Templated beads were generated for sequencing using standard manufacturers' protocols. Beads from the first pair of white and opaque libraries (“Replicate #1”) were deposited onto a full slide with 8 other barcoded libraries not presented here. Beads from the second pair of white and opaque libraries (“Replicate #2”) were deposited onto two quadrants of a slide each. Massively parallel ligation sequencing was carried out to 50 bases using Life Technologies SOLiD System V3 and following the manufacturer's instructions.

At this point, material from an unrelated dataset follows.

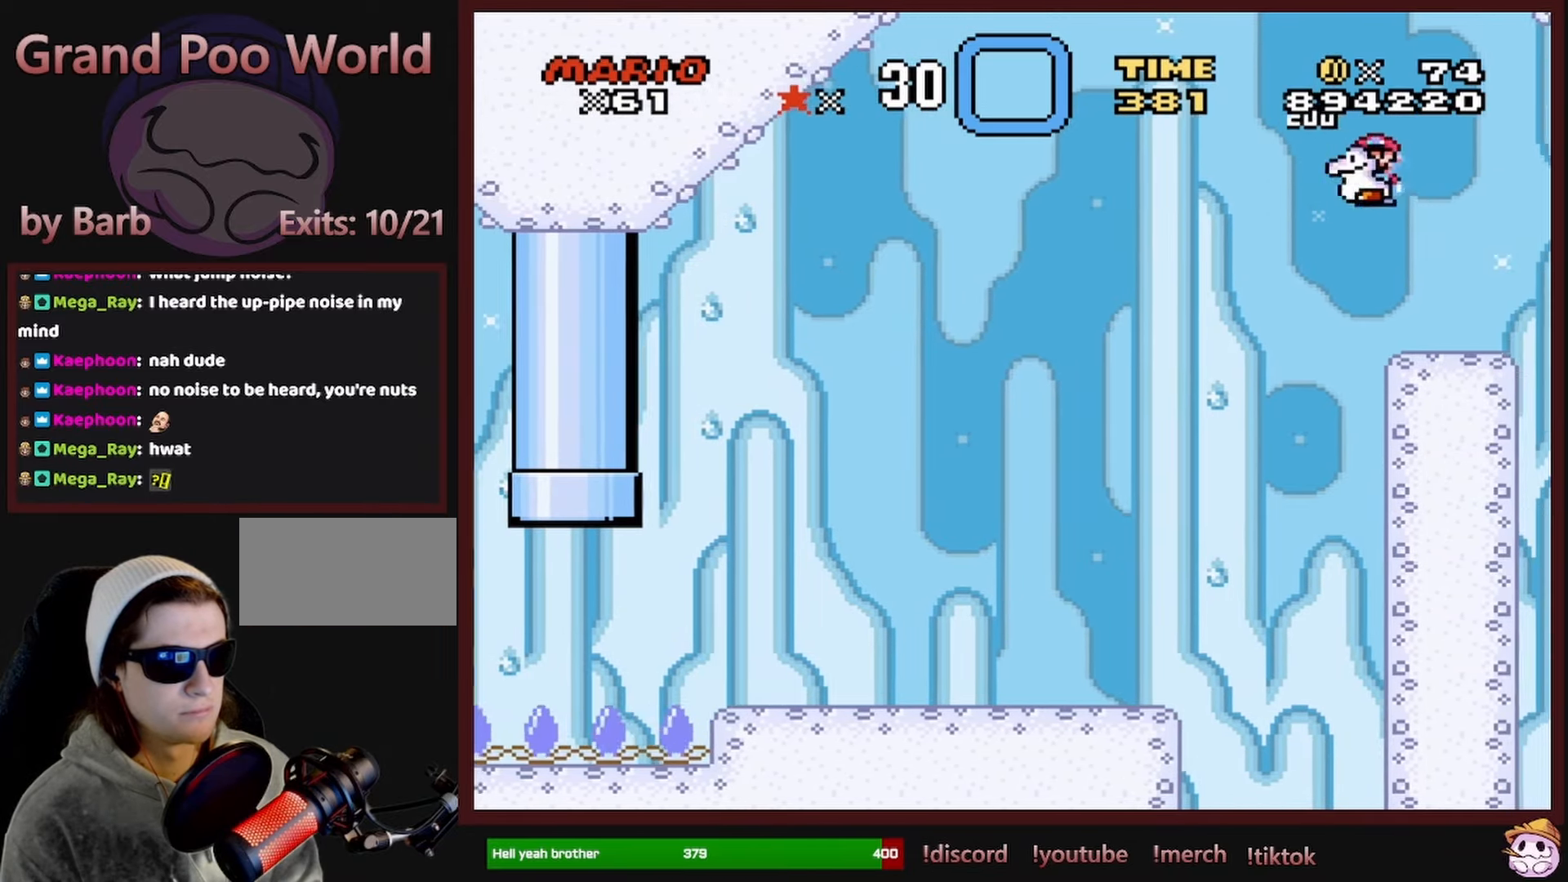
{"buttons": ["X"], "events": [[50, "DPAD_RIGHT", "up"], [66, "DPAD_UP", "down"], [83, "DPAD_UP", "up"], [100, "DPAD_LEFT", "down"], [150, "A", "up"], [233, "DPAD_LEFT", "up"]]}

For microarray analysis, we used aliquots of the same total RNA samples used to generate the WT libraries (replicate #2; discussed above). Aminoallyl-labeled cDNAs were synthesized using 5 µg of total RNA in 50 µl reverse transcription reactions with 250U SuperScript III Reverse Transcriptase (Invitrogen), as described previously . The cDNA samples were dried in a speed-vac to ≤9 µl total. Samples were then brought to 9 µl with water and supplemented with 1 µl of fresh 1M Na Bicarbonate, pH 9.0. Cy3 and Cy5 dyes were prepared by re-suspending Amersham mono-reactive dye packs (Cat. #PA23001 and PA25001) in 10 µl DMSO, and 1.25 µl of either Cy3 or Cy5 were added to each sample. Labeling reactions were incubated for one hour at room temperature in darkness. Dye-coupled cDNA samples were purified by adding 800 µl of Zymo DNA binding buffer (Zymo Research) to each sample and loading onto Zymo-25 columns. The remainder of the purification was performed as per the manufacturer's directions, and the samples were eluted with 40 µl of water. For each competitive hybridization, 0.2 µg each of Cy3 and Cy5 labeled cDNA were combined in 25 µl final volume of water, incubated at 95°C for 3 min, cooled to room temperature, mixed with 25 µl of Agilent 2x GE hybridization buffer (HI -RPM), and loaded onto individual “blocks” (40 µl each) on Agilent 8x15k custom gene expression microarrays. Hybridization was carried out at 65°C for 16 hours and the arrays were washed with Agilent wash buffers as per the manufacturer's recommendations.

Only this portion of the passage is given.